Catarina Dias explica que as intervenções foram feitas em zonas visualmente protegidas, no raio de visão para o castelo e para a Nossa Senhora da Encarnação. Refere também que uma das preocu
pações da organização “foi não perder o carácter identitário da cidade”. A pensar nisso, cada artista permaneceu em Leiria cerca de uma semana para poder visitar a cidade, enraizar-se nos seus costumes e ter contacto com a população. Daí a primeira intervenção, realizada pelo artista Smile, basear-se na história da Princesa Zarah, a Moura Encantada, uma lenda local leiriense. “É engraçado ter de vir um artista de fora, alguém da zona de Lisboa, fazer uma pintura de uma lenda local, porque mesmo os locais, quando passavam, perguntavam o que era”, refere Catarina Dias. A curadora do projeto considera Leiria “uma cidade cosmopolita e académica”, o que faz com que muitas pessoas frequentem a cidade, sendo por isso importante atribuir identidade local às temáticas abordadas em cada mural.

1PRINCESA ZARA
Autoria: Smile
Localização: Largo Cândido Reis/Largo Marechal Gomes da Costa

2 – VÍCIOS
Autoria: Lonac
Localização: Rua Júlia Dores Silva Crespo/Variante dos Capuchos

3 – GARÇA
Autoria: Bordalo II
Localização: Rua de Tomar/Percurso Polis

4 – RESTA
Autoria: Daniel Eime
Localização: Largo da Infantaria 7

5 – STRATEGOS
Autoria: PichiAvo
Localização: Rua Dr. Américo Cortês Pinto 

 

Questionado sobre a inspiração para a sua obra, Daniel Eime, um dos artistas convidados, afirma que procurou representar “uma pessoa mais velha, tapada pela metade pela casa da frente, para dar a sensação de que está lá há muito tempo”. Apesar de não representar ninguém local, o artista direcionou-se para “um rosto mais velho e com requinte”, porque é assim que vê a cidade.

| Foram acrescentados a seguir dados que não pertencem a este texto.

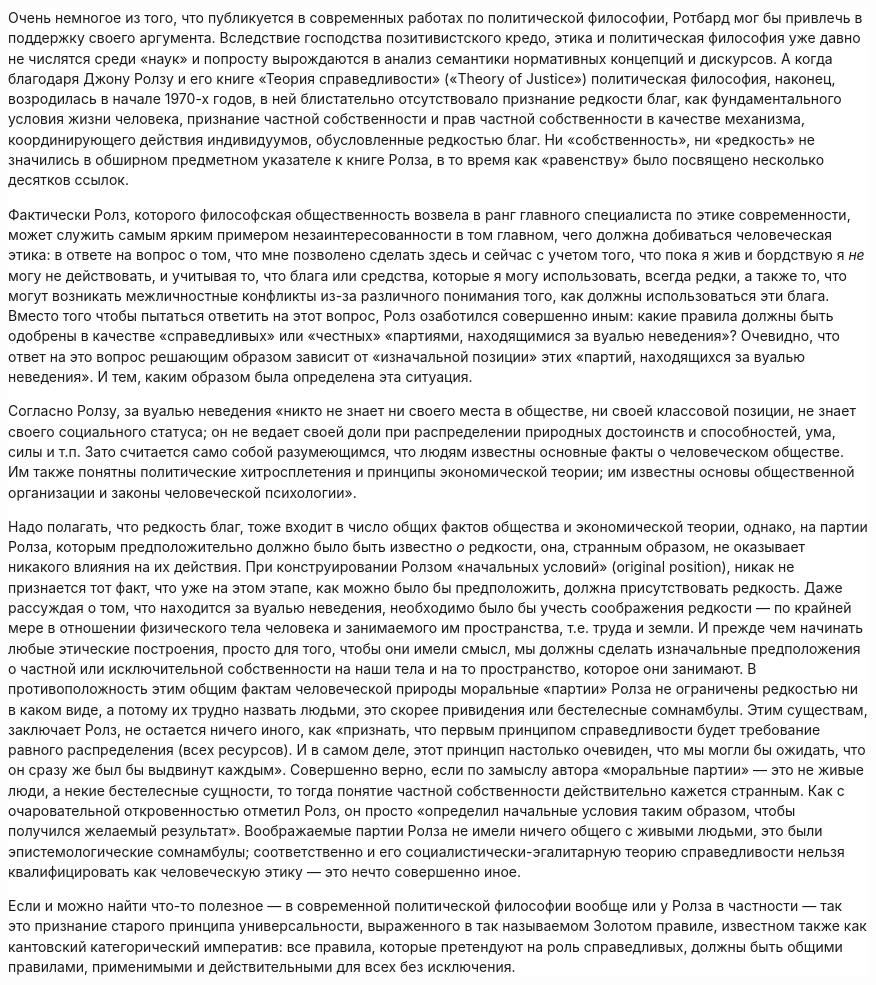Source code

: Очень немногое из того, что публикуется в современных работах по политической философии, Ротбард мог бы привлечь в поддержку своего аргумента. Вследствие господства позитивистского кредо, этика и политическая философия уже давно не числятся среди «наук» и попросту вырождаются в анализ семантики нормативных концепций и дискурсов. А когда благодаря Джону Ролзу и его книге «Теория справедливости» («Theory of Justice») политическая философия, наконец, возродилась в начале 1970-х годов, в ней блистательно отсутствовало признание редкости благ, как фундаментального условия жизни человека, признание частной собственности и прав частной собственности в качестве механизма, координирующего действия индивидуумов, обусловленные редкостью благ. Ни «собственность», ни «редкость» не значились в обширном предметном указателе к книге Ролза, в то время как «равенству» было посвящено несколько десятков ссылок.

Фактически Ролз, которого философская общественность возвела в ранг главного специалиста по этике современности, может служить самым ярким примером незаинтересованности в том главном, чего должна добиваться человеческая этика: в ответе на вопрос о том, что мне позволено сделать здесь и сейчас с учетом того, что пока я жив и бордствую я  _не_  могу не действовать, и учитывая то, что блага или средства, которые я могу использовать, всегда редки, а также то, что могут возникать межличностные конфликты из-за различного понимания того, как должны использоваться эти блага. Вместо того чтобы пытаться ответить на этот вопрос, Ролз озаботился совершенно иным: какие правила должны быть одобрены в качестве «справедливых» или «честных» «партиями, находящимися за вуалью неведения»? Очевидно, что ответ на это вопрос решающим образом зависит от «изначальной позиции» этих «партий, находящихся за вуалью неведения». И тем, каким образом была определена эта ситуация.

Согласно Ролзу, за вуалью неведения «никто не знает ни своего места в обществе, ни своей классовой позиции, не знает своего социального статуса; он не ведает своей доли при распределении природных достоинств и способностей, ума, силы и т.п. Зато считается само собой разумеющимся, что людям известны основные факты о человеческом обществе. Им также понятны политические хитросплетения и принципы экономической теории; им известны основы общественной организации и законы человеческой психологии».

Надо полагать, что редкость благ, тоже входит в число общих фактов общества и экономической теории, однако, на партии Ролза, которым предположительно должно было быть известно  _о_  редкости, она, странным образом, не оказывает никакого влияния на их действия. При конструировании Ролзом «начальных условий» (original position), никак не признается тот факт, что уже на этом этапе, как можно было бы предположить, должна присутствовать редкость. Даже рассуждая о том, что находится за вуалью неведения, необходимо было бы учесть соображения редкости — по крайней мере в отношении физического тела человека и занимаемого им пространства, т.е. труда и земли. И прежде чем начинать любые этические построения, просто для того, чтобы они имели смысл, мы должны сделать изначальные предположения о частной или исключительной собственности на наши тела и на то пространство, которое они занимают. В противоположность этим общим фактам человеческой природы моральные «партии» Ролза не ограничены редкостью ни в каком виде, а потому их трудно назвать людьми, это скорее привидения или бестелесные сомнамбулы. Этим существам, заключает Ролз, не остается ничего иного, как «признать, что первым принципом справедливости будет требование равного распределения (всех ресурсов). И в самом деле, этот принцип настолько очевиден, что мы могли бы ожидать, что он сразу же был бы выдвинут каждым». Совершенно верно, если по замыслу автора «моральные партии» — это не живые люди, а некие бестелесные сущности, то тогда понятие частной собственности действительно кажется странным. Как с очаровательной откровенностью отметил Ролз, он просто «определил начальные условия таким образом, чтобы получился желаемый результат». Воображаемые партии Ролза не имели ничего общего с живыми людьми, это были эпистемологические сомнамбулы; соответственно и его социалистически-эгалитарную теорию справедливости нельзя квалифицировать как человеческую этику — это нечто совершенно иное.

Если и можно найти что-то полезное — в современной политической философии вообще или у Ролза в частности — так это признание старого принципа универсальности, выраженного в так называемом Золотом правиле, известном также как кантовский категорический императив: все правила, которые претендуют на роль справедливых, должны быть общими правилами, применимыми и действительными для всех без исключения.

Eime explica ainda que se preocupou com o enquadramento na paisagem, especialmente com as cores, “principalmente o amarelo, para se enquadrar melhor na zona e nos edifícios adjacentes”. Em todo o caso, o artista refere que procura também deixar sempre margem de interpretação para quem passa e vê a obra.

Arte urbana não é vandalismo

Quanto às reações da população local, Catarina Dias revela: “Foi muito engraçado ver que as pessoas da faixa etária dos 40 para cima, que pensávamos serem as mais críticas, fizeram questão de nos fazer chegar a sua opinião, e foi muito positiva”.

A responsável do projeto acrescenta que “ainda existe a mentalidade de que a arte urbana e o grafíti estão ligados a atos de rebeldia juvenil, destruição de propriedades e vandalismo”, mas sublinha que “temos de separar o trigo do joio”. Perante a tendência da população para confundir este tipo de proposta com a danificação de propriedade que vulgarmente se verifica nos mais diversos pontos da cidade, Catarina Dias acredita que o evento ajudou a fazer a distinção e a clarificar o conceito de arte urbana: “Não é o ter uma lata na mão e fazer qualquer coisa que torna alguém num artista”.

Catarina Dias conclui que “presença de artistas nacionais e internacionais reconhecidos mundialmente permitiu que as paredes de Leiria fossem vistas a uma escala global”. Graças à promoção através das redes sociais dos artistas, o evento obteve uma elevada visibilidade, que permitiu à organização receber apreciações vindas da Austrália e dos Estados Unidos da América. A organização espera que futuramente os amantes da arte urbana espalhados pelo mundo tenham Leiria como local de passagem.

A pensar no futuro

Passados poucos dias do final do evento, que terminou a 31 de outubro, e depois de todo o trabalho
logístico, do resultado final e das reações obtidas, Catarina Dias admite que vontade não falta para realizar uma segunda edição da iniciativa. Mas uma coisa é certa, Leiria já está na rota de cidades que apostam na arte urbana.